Science Finally May Have Found The Link Between Sexuality And Biology

by James Hale
Michele Tantussi/Getty Images News/Getty Images

A study more than 20 years in the making has confirmed what many people have long suspected: That sexual orientation may have a biological basis. But contrary to some popular theories, the study didn't reveal one definitive "gay gene." Instead, it found a new correlation between sexuality and a combination of factors — one of which may be a particular protein that can only be passed on from father to son, research leader and Brock University health sciences professor Tony Bogaert tells Bustle.

The study, published on Dec. 11, is closely related to a study he and fellow researcher Ray Blanchard conducted two decades ago, which demonstrated that on average, gay men have more older brothers than heterosexual men. Bogaert's new research, "Male Homosexuality and Maternal Immune Responsivity to the Y-Linked Protein NLGN4Y,” published in Proceedings of the National Academy of Sciences, posits that that protein, which can usually only be translated from father to son (hence, Y-chromosome linked), can sometimes end up in the mother through an "exchange of blood or body tissue" with the male fetus, and then she can develop an immune reaction to it, which may affect the "connections the brain cells have that ultimately underlie sexual attraction," Bogaert tells Bustle.

Basically speaking, when someone has already been pregnant with one male fetus, their body can be primed with an antibody response that might affect subsequent male fetuses, which is hypothesized to affect how those fetuses might process sexual attraction. Of course, oldest children, only children, and female children can also be gay, suggesting biology is only one potential factor. But the researchers' identification of this protein and its antibody response could have huge implications for how we understand the "biological basis" of being queer, Bogaert says in a press release. While Bogaert acknowledged that the findings would need to be replicated by an independent team, he also noted that the consequences could be "profound."

Though the NLGN4Y protein is the major subject of this study, it is not the only thing that can affect male sexual orientation in utero. "[T]he effect we're finding is that it's, in addition to [NLGN4Y], about a maternal immune response. So antibodies are what ends up ultimately probably changing how this protein works in the brain in male fetuses," Bogaert says.

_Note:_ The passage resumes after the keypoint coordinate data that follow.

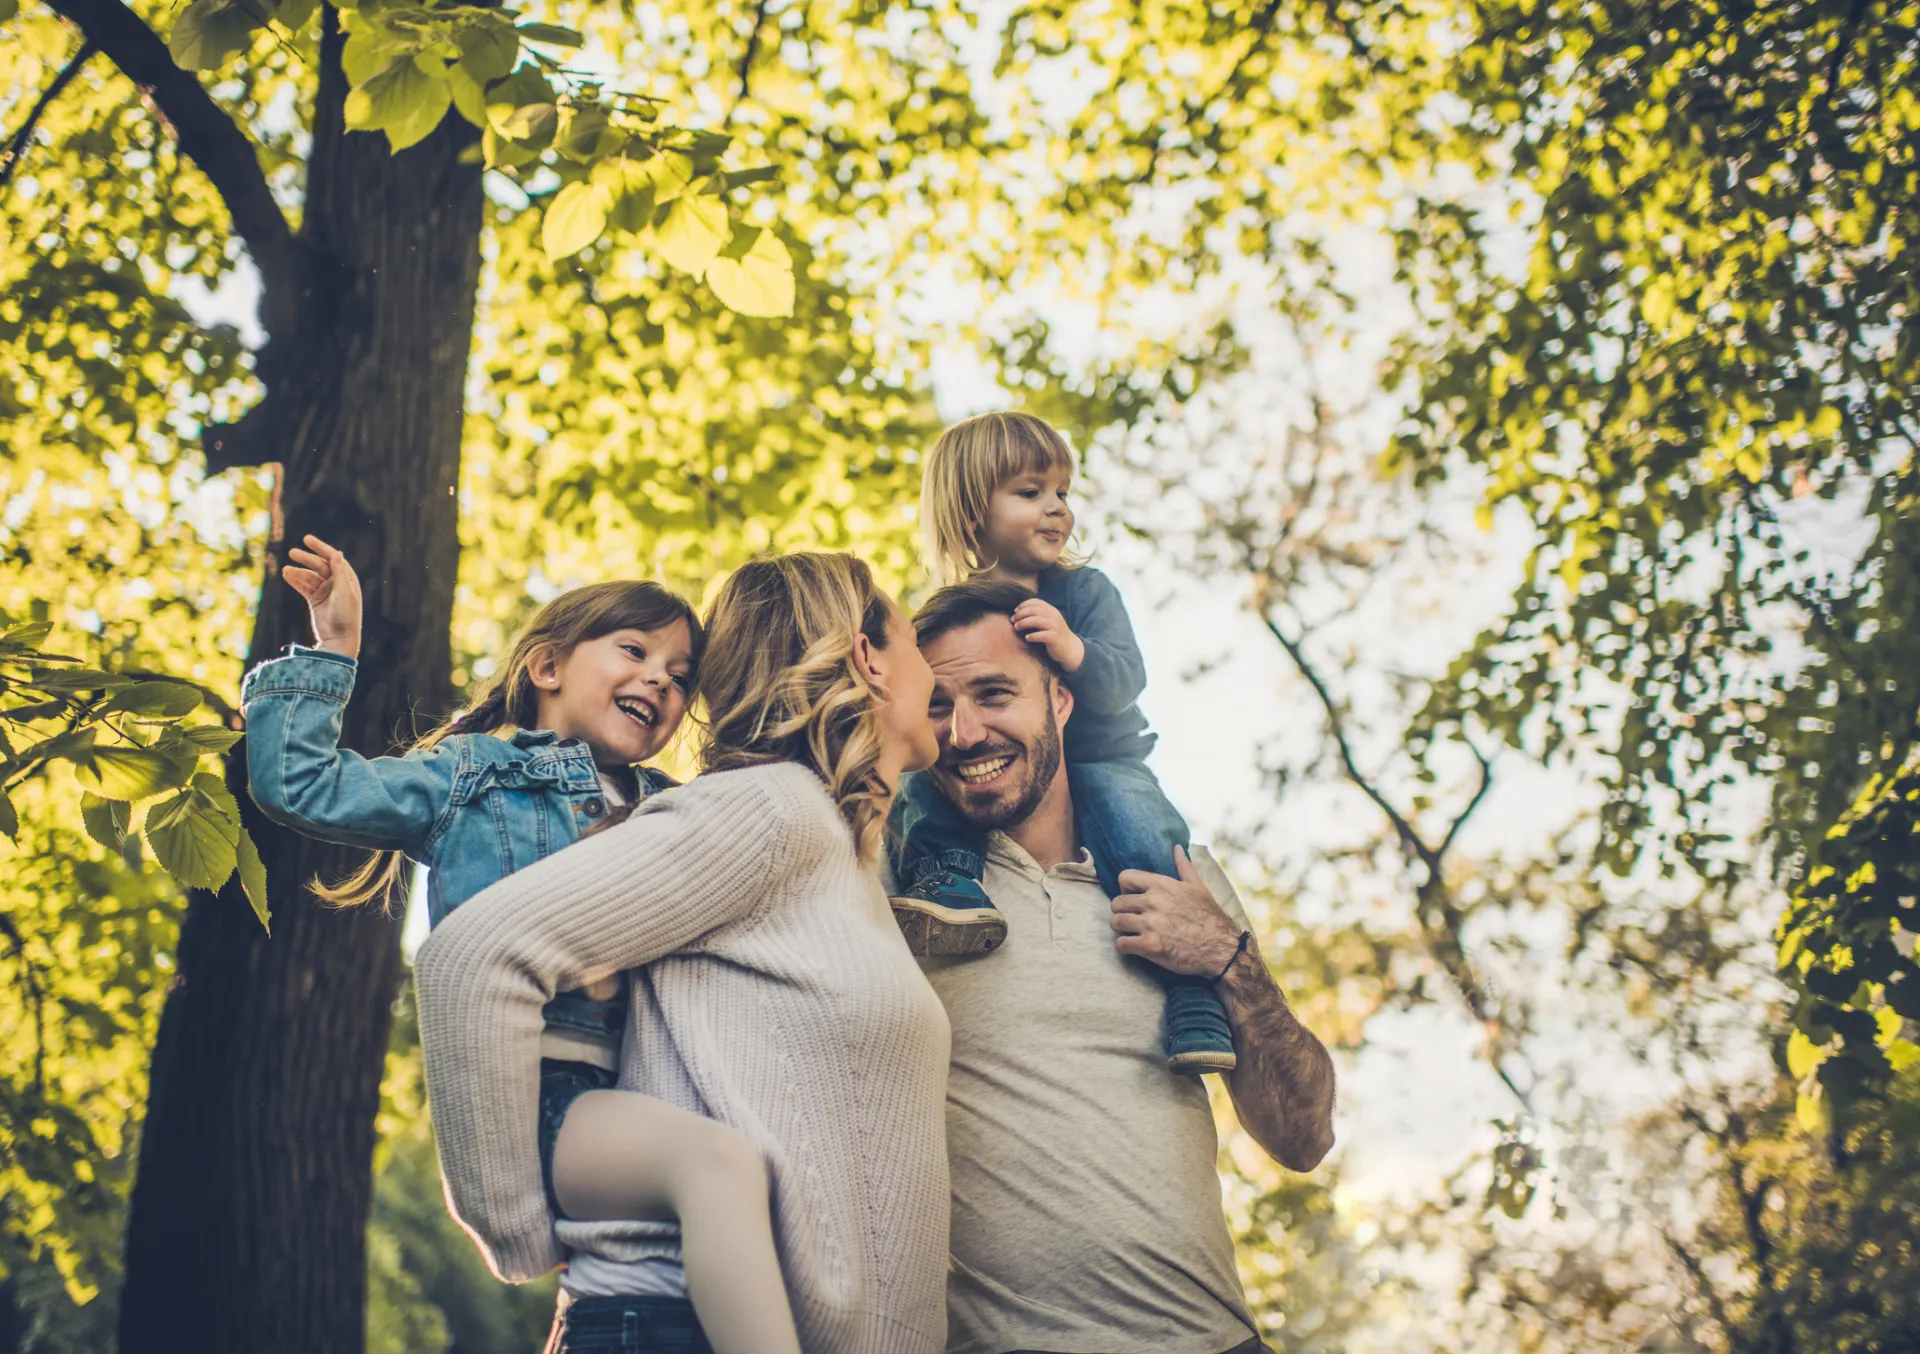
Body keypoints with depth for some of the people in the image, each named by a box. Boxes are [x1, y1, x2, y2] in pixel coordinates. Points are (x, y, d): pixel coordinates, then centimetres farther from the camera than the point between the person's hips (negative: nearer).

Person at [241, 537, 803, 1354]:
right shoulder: (472, 776, 12)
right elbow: (297, 784, 6)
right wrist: (331, 650, 5)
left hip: (625, 1102, 7)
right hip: (530, 1095, -7)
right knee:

He and Blanchard began looking into this effect over 20 years ago, and have continued to probe the nature versus nurture aspects of birth order. He found that even when subjects had never lived with their biological older brothers, those older brothers could still, from a statistical standpoint, help predict whether or not their younger sibling may or may not be straight. And nonbiological older siblings who did live with the subjects did not statistically end up increasing the likelihood of their being gay, which indicated to Bogaert that the effects may be prenatal, not social.

The research, though the NLGN4Y protein doesn't apply to female fetuses, is part of a larger body of evidence suggesting that there are biological mechanisms behind queer orientations.

This latest study is not the end of Bogaert's work. He plans to investigate how NLGN4Y works. "It's interesting to examine just the possible kinds of complex associations and functions that this particular kind of protein might have in terms of influencing gender and sexual orientation," he tells Bustle.

Bogaert's latest study could be a huge step for queer rights activists, and a gigantic rebuttal against people who insist that being anything other than straight is a "choice" or a "lifestyle" — it may well begin in utero, and we are only just beginning to understand how.